**Written instruction:** List each line below that contains the word "instances". Case counts.
* * *
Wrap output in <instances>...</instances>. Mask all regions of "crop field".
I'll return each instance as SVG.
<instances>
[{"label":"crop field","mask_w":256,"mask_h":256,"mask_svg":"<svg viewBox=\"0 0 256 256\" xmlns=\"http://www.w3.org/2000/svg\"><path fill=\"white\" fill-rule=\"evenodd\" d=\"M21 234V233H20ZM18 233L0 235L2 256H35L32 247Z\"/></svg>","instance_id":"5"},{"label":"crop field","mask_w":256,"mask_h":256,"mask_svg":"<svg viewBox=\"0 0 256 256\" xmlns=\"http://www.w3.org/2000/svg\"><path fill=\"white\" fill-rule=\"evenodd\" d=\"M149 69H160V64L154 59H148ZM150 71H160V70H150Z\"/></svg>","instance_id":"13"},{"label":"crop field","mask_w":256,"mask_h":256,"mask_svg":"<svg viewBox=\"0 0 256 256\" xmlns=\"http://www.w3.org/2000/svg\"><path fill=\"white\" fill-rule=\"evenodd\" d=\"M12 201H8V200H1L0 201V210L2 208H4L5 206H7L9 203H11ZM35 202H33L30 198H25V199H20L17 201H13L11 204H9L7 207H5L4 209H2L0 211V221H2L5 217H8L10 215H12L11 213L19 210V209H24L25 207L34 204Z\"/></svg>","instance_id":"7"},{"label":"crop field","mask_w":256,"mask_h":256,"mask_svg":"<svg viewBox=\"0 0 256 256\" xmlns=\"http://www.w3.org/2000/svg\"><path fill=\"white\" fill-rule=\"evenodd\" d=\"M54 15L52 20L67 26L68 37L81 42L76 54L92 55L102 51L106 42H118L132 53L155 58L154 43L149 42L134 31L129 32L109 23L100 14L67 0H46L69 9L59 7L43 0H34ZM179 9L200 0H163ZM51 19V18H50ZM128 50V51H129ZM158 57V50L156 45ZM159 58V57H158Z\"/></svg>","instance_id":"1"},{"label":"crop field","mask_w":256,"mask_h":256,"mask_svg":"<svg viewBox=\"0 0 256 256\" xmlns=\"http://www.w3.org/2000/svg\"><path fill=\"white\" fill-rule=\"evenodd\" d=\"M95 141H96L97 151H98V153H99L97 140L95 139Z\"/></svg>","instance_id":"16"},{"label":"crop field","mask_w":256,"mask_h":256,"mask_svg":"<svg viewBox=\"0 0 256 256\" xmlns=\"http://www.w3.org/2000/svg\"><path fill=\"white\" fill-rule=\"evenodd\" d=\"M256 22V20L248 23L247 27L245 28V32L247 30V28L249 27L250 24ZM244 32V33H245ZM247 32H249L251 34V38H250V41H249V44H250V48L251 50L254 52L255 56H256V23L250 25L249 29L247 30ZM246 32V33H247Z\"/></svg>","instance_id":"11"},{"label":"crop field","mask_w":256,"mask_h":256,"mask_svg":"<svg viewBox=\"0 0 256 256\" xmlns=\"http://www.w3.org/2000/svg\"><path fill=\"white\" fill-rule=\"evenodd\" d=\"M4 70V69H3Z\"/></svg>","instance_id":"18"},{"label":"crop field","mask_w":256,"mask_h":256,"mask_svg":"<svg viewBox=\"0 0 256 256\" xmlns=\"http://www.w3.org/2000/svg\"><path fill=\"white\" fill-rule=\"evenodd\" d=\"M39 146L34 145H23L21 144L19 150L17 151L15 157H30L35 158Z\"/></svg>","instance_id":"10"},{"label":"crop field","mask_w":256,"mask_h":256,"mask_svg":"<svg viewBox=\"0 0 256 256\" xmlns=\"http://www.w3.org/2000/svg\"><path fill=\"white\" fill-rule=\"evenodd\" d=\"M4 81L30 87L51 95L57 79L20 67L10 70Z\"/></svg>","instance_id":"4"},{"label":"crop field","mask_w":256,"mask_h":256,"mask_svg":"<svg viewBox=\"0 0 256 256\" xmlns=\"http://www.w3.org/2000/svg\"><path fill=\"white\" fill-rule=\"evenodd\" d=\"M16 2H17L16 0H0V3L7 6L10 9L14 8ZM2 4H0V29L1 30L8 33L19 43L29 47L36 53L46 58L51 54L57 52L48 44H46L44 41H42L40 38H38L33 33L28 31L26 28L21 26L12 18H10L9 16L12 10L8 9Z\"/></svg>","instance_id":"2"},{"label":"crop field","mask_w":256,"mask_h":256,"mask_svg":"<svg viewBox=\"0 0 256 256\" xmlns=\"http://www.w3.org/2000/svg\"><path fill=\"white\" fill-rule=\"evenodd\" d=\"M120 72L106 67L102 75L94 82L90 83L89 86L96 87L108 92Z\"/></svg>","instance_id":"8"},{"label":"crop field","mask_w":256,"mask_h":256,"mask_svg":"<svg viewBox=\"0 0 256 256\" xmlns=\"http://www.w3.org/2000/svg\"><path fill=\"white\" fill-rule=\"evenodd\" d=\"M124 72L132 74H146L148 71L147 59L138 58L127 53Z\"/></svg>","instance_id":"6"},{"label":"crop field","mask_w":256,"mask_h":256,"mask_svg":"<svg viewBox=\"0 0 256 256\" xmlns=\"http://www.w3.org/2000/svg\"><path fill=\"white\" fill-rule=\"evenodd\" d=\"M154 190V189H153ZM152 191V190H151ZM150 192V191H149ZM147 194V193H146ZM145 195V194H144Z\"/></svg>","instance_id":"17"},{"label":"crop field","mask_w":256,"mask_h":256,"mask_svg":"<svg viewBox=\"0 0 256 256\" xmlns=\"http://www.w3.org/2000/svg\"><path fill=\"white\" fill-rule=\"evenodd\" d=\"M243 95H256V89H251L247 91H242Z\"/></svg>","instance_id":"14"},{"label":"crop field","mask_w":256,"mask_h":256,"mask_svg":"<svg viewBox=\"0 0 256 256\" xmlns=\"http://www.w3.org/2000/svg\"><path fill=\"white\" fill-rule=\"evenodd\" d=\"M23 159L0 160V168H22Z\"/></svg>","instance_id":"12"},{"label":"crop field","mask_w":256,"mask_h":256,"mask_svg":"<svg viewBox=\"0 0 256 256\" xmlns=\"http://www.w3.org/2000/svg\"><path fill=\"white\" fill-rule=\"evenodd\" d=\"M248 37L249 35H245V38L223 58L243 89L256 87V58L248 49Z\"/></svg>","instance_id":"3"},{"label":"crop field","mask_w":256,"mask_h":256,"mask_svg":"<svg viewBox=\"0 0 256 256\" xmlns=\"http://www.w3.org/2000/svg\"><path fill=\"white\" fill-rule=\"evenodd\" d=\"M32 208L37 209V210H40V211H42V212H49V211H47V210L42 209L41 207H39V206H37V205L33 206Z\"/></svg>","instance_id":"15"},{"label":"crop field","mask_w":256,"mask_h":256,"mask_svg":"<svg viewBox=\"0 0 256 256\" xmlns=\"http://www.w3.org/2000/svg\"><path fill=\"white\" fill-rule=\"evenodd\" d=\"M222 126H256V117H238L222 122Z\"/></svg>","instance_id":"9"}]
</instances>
* * *
**Task solution:**
Wrap output in <instances>...</instances>. Mask all regions of "crop field".
<instances>
</instances>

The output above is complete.